When to Choose GitHub Projects

  • Your team is under 30 developers
  • Zero context-switching between code and project tracking matters
  • Budget is a constraint and free is important
  • Simple workflows (labels, statuses, iterations) are sufficient
  • Open-source projects where contributors already use GitHub

For teams that want more than GitHub Projects but less than Jira, Linear vs Shortcut covers the modern middle ground. Choosing between Scrum and Kanban can also guide which tool features matter most.

The Verdict

Jira is the right choice for large engineering organizations that need workflow enforcement, sprint analytics, and cross-project management. GitHub Projects is the right choice for smaller teams that value simplicity, zero context-switching, and the elimination of an additional tool. Start with GitHub Projects. If you outgrow its simplicity, migrate to Jira (or Linear) when your team needs the structure. Most teams under 30 developers never need to make that switch.

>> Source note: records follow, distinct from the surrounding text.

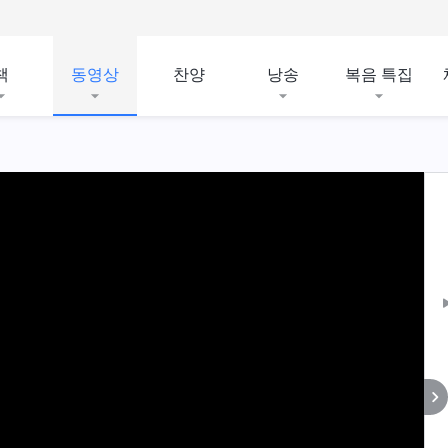
책
동영상
찬양
낭송
복음 특집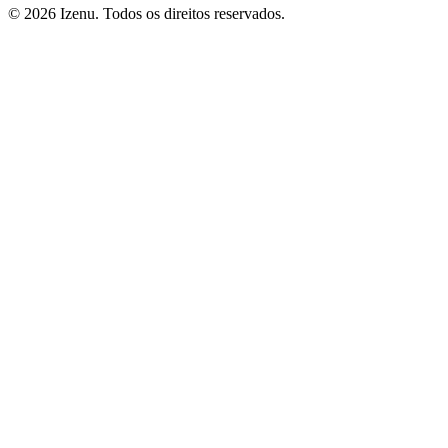
©
2026
Izenu. Todos os direitos reservados.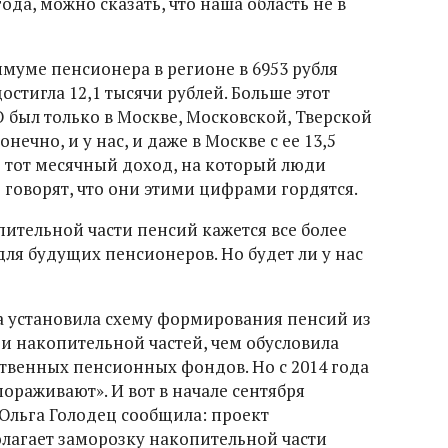
года, можно сказать, что наша область не в
уме пенсионера в регионе в 6953 рубля
стигла 12,1 тысячи рублей. Больше этот
 был только в Москве, Московской, Тверской
онечно, и у нас, и даже в Москве с ее 13,5
е тот месячный доход, на который люди
е говорят, что они этими цифрами гордятся.
пительной части пенсий кажется все более
для будущих пенсионеров. Но будет ли у нас
а установила схему формирования пенсий из
 и накопительной частей, чем обусловила
твенных пенсионных фондов. Но с 2014 года
ораживают». И вот в начале сентября
Ольга Голодец сообщила: проект
лагает заморозку накопительной части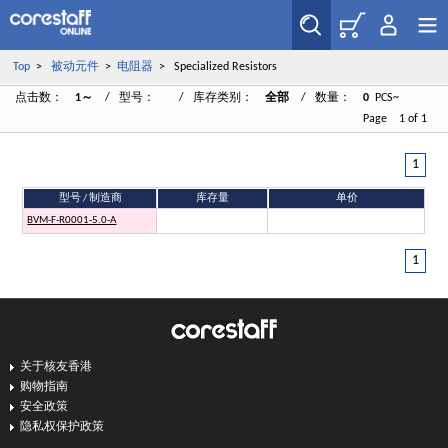
Top
>
被动元件
>
电阻器
> Specialized Resistors
点击数：
1～
/ 型号：
/ 库存类别：
全部
/ 数量：
0
PCS~
Page 1 of 1
1
型号 / 制造商
库存量
单价
BVM-F-R0001-5.0-A
1
关于核友香港
购物指南
安全政策
隐私权保护政策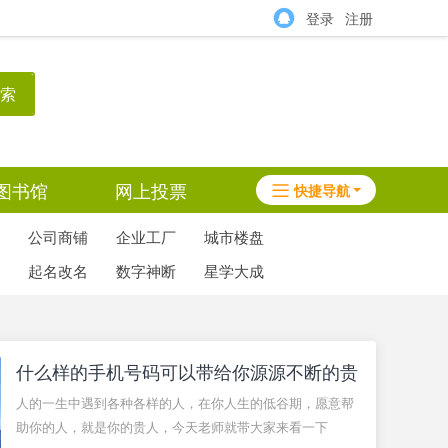
登录
注册
索
图书馆
网上投票
快捷导航
公司商铺
企业工厂
城市楼盘
起名改名
数字神断
星学大成
什么样的手机号码可以带给你源源不断的贵
人
人的一生中遇到各种各样的人，在你人生的低谷期，愿意帮
助你的人，就是你的贵人，今天老师就带大家来看一下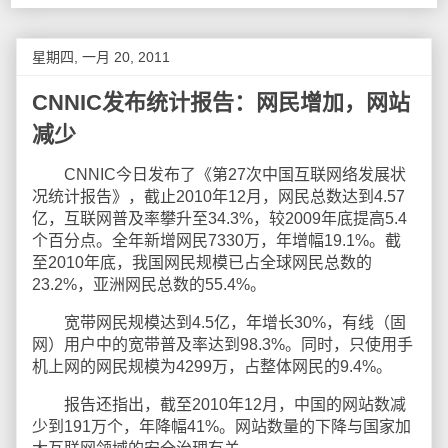
星期四, 一月 20, 2011
CNNIC发布统计报告：网民增加，网站
减少
CNNIC今日发布了《第27次中国互联网络发展状
况统计报告》，截止2010年12月，网民总数达到4.57
亿，互联网普及率攀升至34.3%，较2009年底提高5.4
个百分点。全年新增网民7330万，年增幅19.1%。截
至2010年底，我国网民规模已占全球网民总数的
23.2%，亚洲网民总数的55.4%。
宽带网民规模达到4.5亿，年增长30%，有线（固
网）用户中的宽带普及率达到98.3%。同时，只使用手
机上网的网民规模为4299万，占整体网民的9.4%。
报告还指出，截至2010年12月，中国的网站数减
少到191万个，年降幅41%。网站数量的下降与国家加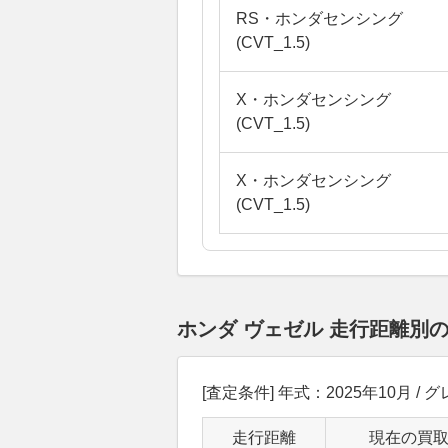
RS・ホンダセンシング
(CVT_1.5)
X・ホンダセンシング
(CVT_1.5)
X・ホンダセンシング
(CVT_1.5)
ホンダ ヴェゼル 走行距離別
[査定条件] 年式：2025年10月 / グ
走行距離
現在の買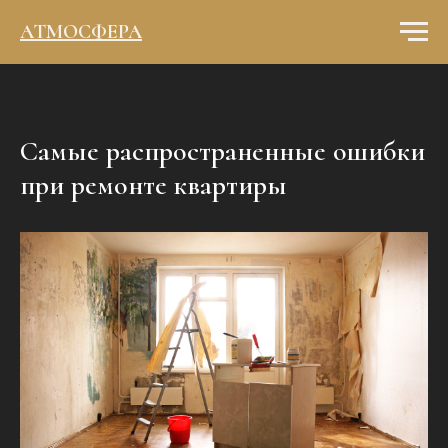
АТМОСФЕРА
Самые распространенные ошибки
при ремонте квартиры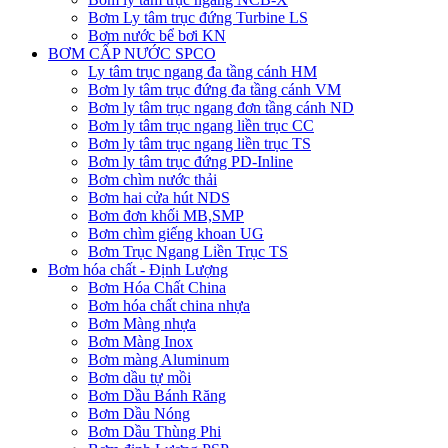
Bơm Ly tâm trục đứng Turbine LS
Bơm nước bể bơi KN
BƠM CẤP NƯỚC SPCO
Ly tâm trục ngang đa tầng cánh HM
Bơm ly tâm trục đứng đa tầng cánh VM
Bơm ly tâm trục ngang đơn tầng cánh ND
Bơm ly tâm trục ngang liền trục CC
Bơm ly tâm trục ngang liền trục TS
Bơm ly tâm trục đứng PD-Inline
Bơm chìm nước thải
Bơm hai cửa hút NDS
Bơm đơn khối MB,SMP
Bơm chìm giếng khoan UG
Bơm Trục Ngang Liền Trục TS
Bơm hóa chất - Định Lượng
Bơm Hóa Chất China
Bơm hóa chất china nhựa
Bơm Màng nhựa
Bơm Màng Inox
Bơm màng Aluminum
Bơm dầu tự mồi
Bơm Dầu Bánh Răng
Bơm Dầu Nóng
Bơm Dầu Thùng Phi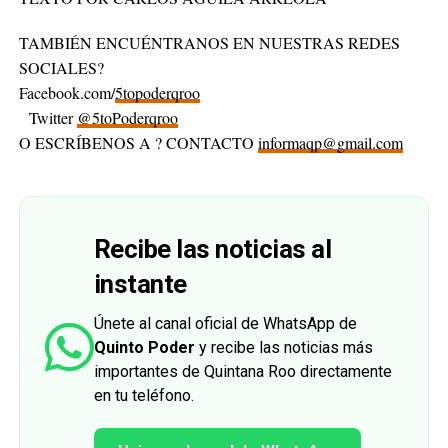
TAMBIÉN ENCUÉNTRANOS EN NUESTRAS REDES
SOCIALES?
Facebook.com/
5topoderqroo
Twitter
@5toPoderqroo
O ESCRÍBENOS A ? CONTACTO
informaqp@gmail.com
Recibe las noticias al
instante
Únete al canal oficial de WhatsApp de
Quinto Poder
y recibe las noticias más
importantes de Quintana Roo directamente
en tu teléfono.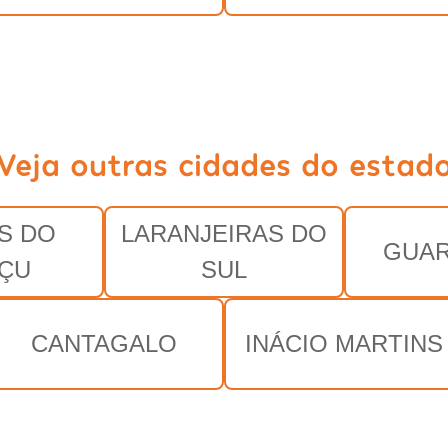
Veja outras cidades do estad
S DO
LARANJEIRAS DO
GUAR
ÇU
SUL
CANTAGALO
INÁCIO MARTINS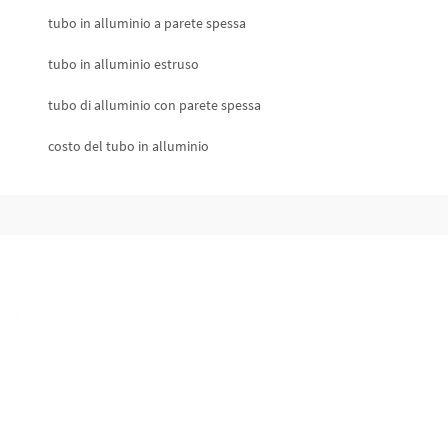
tubo in alluminio a parete spessa
tubo in alluminio estruso
tubo di alluminio con parete spessa
costo del tubo in alluminio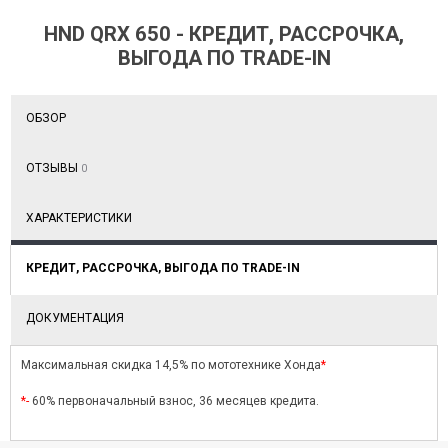
HND QRX 650 - КРЕДИТ, РАССРОЧКА,
ВЫГОДА ПО TRADE-IN
ОБЗОР
ОТЗЫВЫ
0
ХАРАКТЕРИСТИКИ
КРЕДИТ, РАССРОЧКА, ВЫГОДА ПО TRADE-IN
ДОКУМЕНТАЦИЯ
Максимальная скидка 14,5% по мототехнике Хонда
*
*-
60% первоначальный взнос, 36 месяцев кредита.
КЦИЯ ДИВАЛИ 2024
АКЦИЯ НА МОТОЦИКЛЫ ХОНДА С 01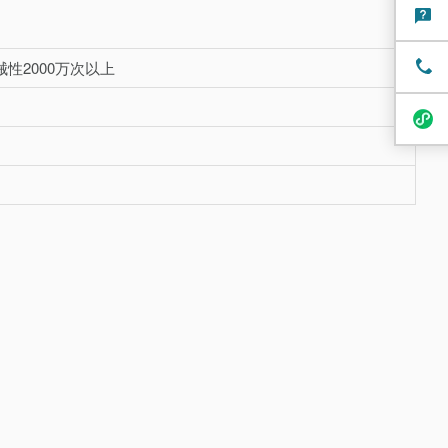
械性2000万次以上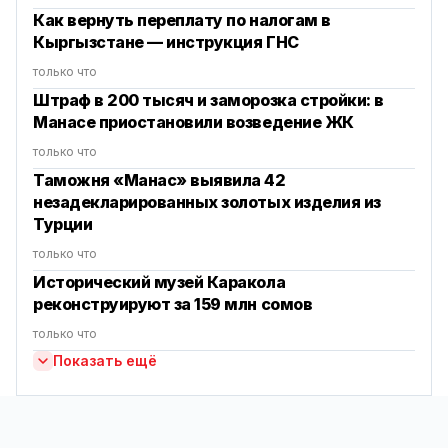
Как вернуть переплату по налогам в
Кыргызстане — инструкция ГНС
только что
Штраф в 200 тысяч и заморозка стройки: в
Манасе приостановили возведение ЖК
только что
Таможня «Манас» выявила 42
незадекларированных золотых изделия из
Турции
только что
Исторический музей Каракола
реконструируют за 159 млн сомов
только что
Показать ещё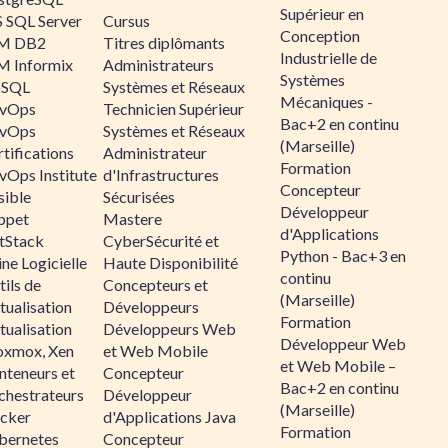
Supérieur en
 SQL Server
Cursus
Conception
M DB2
Titres diplômants
Industrielle de
M Informix
Administrateurs
Systèmes
SQL
Systèmes et Réseaux
Mécaniques -
vOps
Technicien Supérieur
Bac+2 en continu
vOps
Systèmes et Réseaux
(Marseille)
tifications
Administrateur
Formation
vOps Institute
d'Infrastructures
Concepteur
sible
Sécurisées
Développeur
ppet
Mastere
d'Applications
ltStack
CyberSécurité et
Python - Bac+3 en
ne Logicielle
Haute Disponibilité
continu
ils de
Concepteurs et
(Marseille)
tualisation
Développeurs
Formation
tualisation
Développeurs Web
Développeur Web
oxmox, Xen
et Web Mobile
et Web Mobile –
nteneurs et
Concepteur
Bac+2 en continu
chestrateurs
Développeur
(Marseille)
cker
d'Applications Java
Formation
bernetes
Concepteur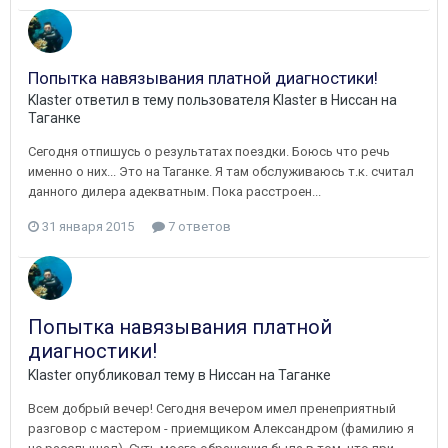
Попытка навязывания платной диагностики!
Klaster
ответил в тему пользователя
Klaster
в
Ниссан на
Таганке
Сегодня отпишусь о результатах поездки. Боюсь что речь
именно о них... Это на Таганке. Я там обслуживаюсь т.к. считал
данного дилера адекватным. Пока расстроен...
31 января 2015
7 ответов
Попытка навязывания платной
диагностики!
Klaster
опубликовал тему в
Ниссан на Таганке
Всем добрый вечер! Сегодня вечером имел пренеприятный
разговор с мастером - приемщиком Александром (фамилию я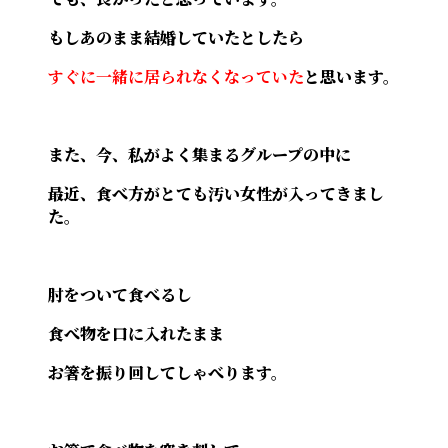
もしあのまま結婚していたとしたら
すぐに一緒に居られなくなっていた
と思います。
また、今、私がよく集まるグループの中に
最近、食べ方がとても汚い女性が入ってきまし
た。
肘をついて食べるし
食べ物を口に入れたまま
お箸を振り回してしゃべります。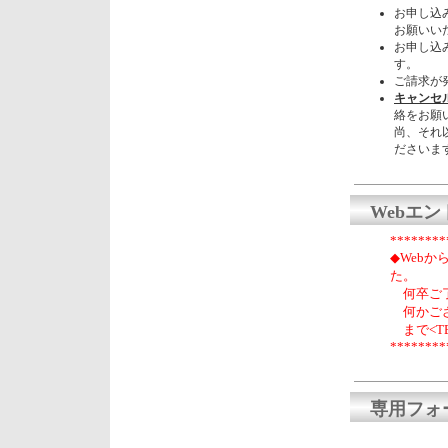
お申し込
お願いい
お申し込
す。
ご請求が
キャンセルは7
絡をお願
尚、それ
ださいま
Webエ
********
◆Web
た。
何卒ご了
何かござ
まで<TEL
********
専用フォ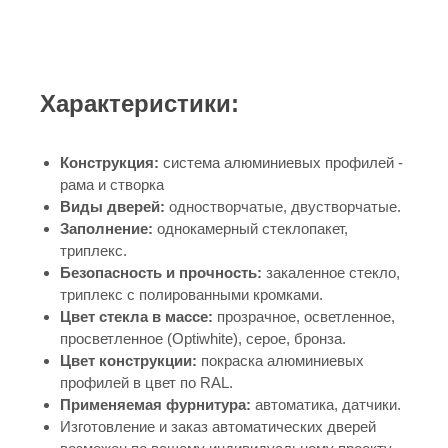
Характеристики:
Конструкция:
система алюминиевых профилей -
рама и створка
Виды дверей:
одностворчатые, двустворчатые.
Заполнение:
однокамерный стеклопакет,
триплекс.
Безопасность и прочность:
закаленное стекло,
триплекс с полированными кромками.
Цвет стекла в массе:
прозрачное, осветленное,
просветленное (Optiwhite), серое, бронза.
Цвет конструкции:
покраска алюминиевых
профилей в цвет по RAL.
Применяемая фурнитура:
автоматика, датчики.
Изготовление и заказ автоматических дверей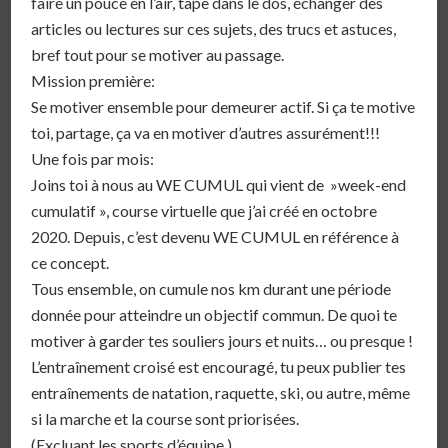
faire un pouce en l’air, tape dans le dos, échanger des
articles ou lectures sur ces sujets, des trucs et astuces,
bref tout pour se motiver au passage.
Mission première:
Se motiver ensemble pour demeurer actif. Si ça te motive
toi, partage, ça va en motiver d’autres assurément!!!
Une fois par mois:
Joins toi à nous au WE CUMUL qui vient de »week-end
cumulatif », course virtuelle que j’ai créé en octobre
2020. Depuis, c’est devenu WE CUMUL en référence à
ce concept.
Tous ensemble, on cumule nos km durant une période
donnée pour atteindre un objectif commun. De quoi te
motiver à garder tes souliers jours et nuits… ou presque !
L’entraînement croisé est encouragé, tu peux publier tes
entraînements de natation, raquette, ski, ou autre, même
si la marche et la course sont priorisées.
(Excluant les sports d’équipe.)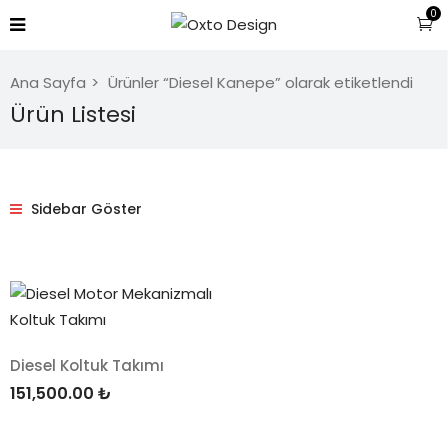
0
Ana Sayfa
Ürünler “Diesel Kanepe” olarak etiketlendi
Ürün Listesi
Sidebar Göster
Diesel Koltuk Takımı
151,500.00
₺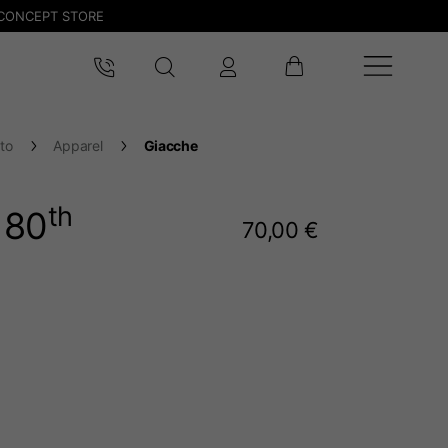
CONCEPT STORE
to
Apparel
Giacche
th
 80
70,00 €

Frequently Asked Questions

Is GitHub Projects a viable Jira alternative?+
For small to mid-size teams (under 30 developers) with straightforward workflows, yes. GitHub Projects v2 supports boards, custom fields, iterations (sprints), and basic automation. It lacks Jira's workflow enforcement, advanced reporting, and cross-project dashboards. Teams that need simplicity and zero context-switching will find GitHub Projects sufficient. Teams that need enterprise project management will still need Jira.
Can I migrate from Jira to GitHub Projects?+
There's no built-in migration tool. You'll need to export Jira issues and import them to GitHub Issues using the API or a third-party tool. Custom fields, workflows, and sprint history won't transfer cleanly. Plan for a fresh start rather than a direct migration. Teams that migrate typically simplify their process during the transition, which is often a net positive.
Does GitHub Projects support Scrum?+
GitHub Projects supports iterations (sprint equivalents) with configurable durations. You can plan work into iterations, filter by iteration, and track completion. However, it lacks velocity charts, burndown diagrams, sprint reports, and capacity planning. For teams practicing Scrum with metrics, Jira's purpose-built Scrum boards are more capable. For teams that want lightweight sprint planning, GitHub Projects iterations work.